Jenn Giles, R.D., C.S.S.D. is all about health and wellness. She has over 15 years’ experience, including a dual master’s degree in Nutrition and Exercise Physiology from Columbia University. She is a Registered Dietitian (RD) and a Board Certified Specialist in Sports Dietetics (CSSD). She supplements all of this with her spin instructor certification and USATriathlon Level I Coach Certification.

Jennifer is passionate about (actually, obsessed with) the sport of triathlon. She has been personally participating in triathlons since 2000 and running road races since 1992. She is a two-time Ironman finisher and has completed countless numerous marathons. She has been a member of Power Bar Team Elite since 2006 and competed as a member of the 2006 Aquaphor/ Sponsored Athlete Team. She was ranked as USAT All American Honorable mention in 2006 and 2011. Jennifer does all of this along side of her husband, Patrick, who is an equally accomplished triathlete and runner. They try as hard as they can to do all of their training and racing together.
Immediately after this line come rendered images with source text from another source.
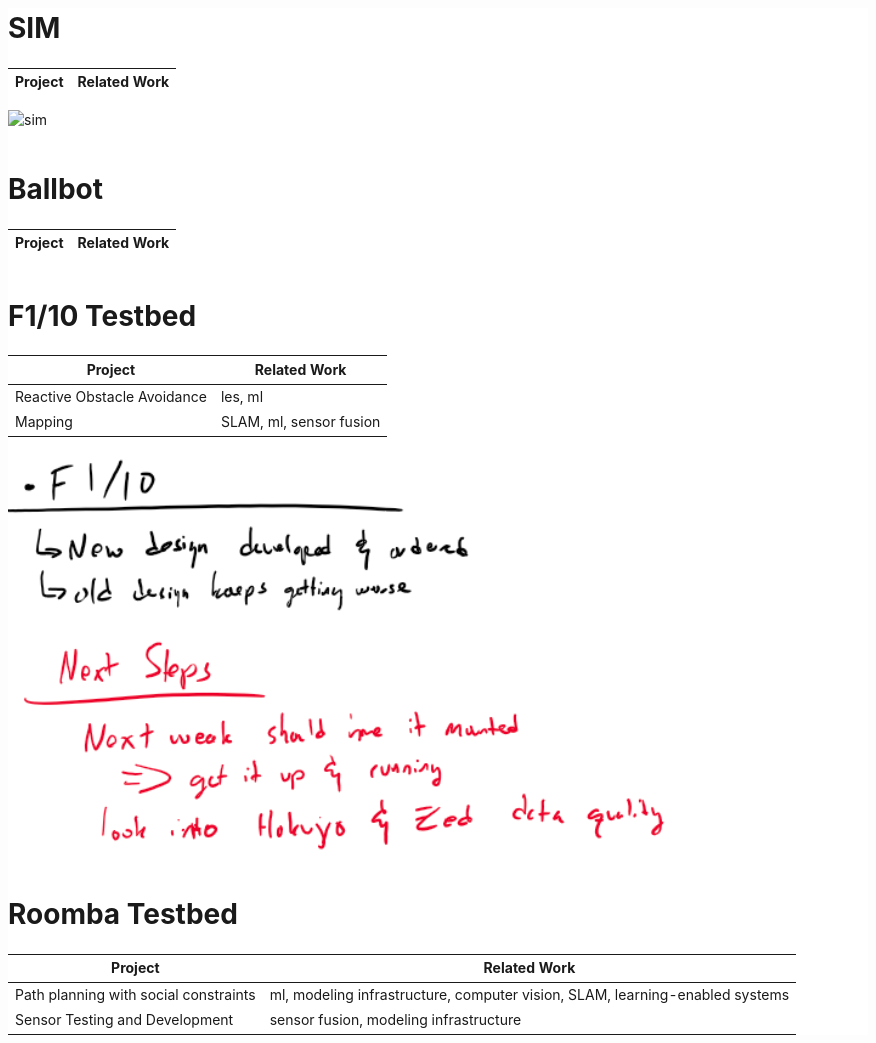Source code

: # SIM

Project | Related Work
--------|----------------

![sim](sim.png)

# Ballbot

Project | Related Work
--------|----------------

# F1/10 Testbed

Project | Related Work
--------|----------------
Reactive Obstacle Avoidance | les, ml
Mapping | SLAM, ml, sensor fusion

![f110](assets/f110.png)

# Roomba Testbed

Project | Related Work
--------|----------------
Path planning with social constraints | ml, modeling infrastructure, computer vision, SLAM, learning-enabled systems
Sensor Testing and Development | sensor fusion, modeling infrastructure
She will tell you, however, that her most important, most rewarding and most challenging job is as a mother of four. She knows first hand the challenges of maintaining optimal fitness, overall good health and achieving goals while raising a family - of which good nutrition is the cornerstone.

Most importantly, she knows how to motivate, inspire and challenge athletes based on their own abilities, strengths and everyday lifestyles. She believes there is an athlete in everyone - no matter what their abilities are – and if those abilities are manifold, then there is an even better athlete in there!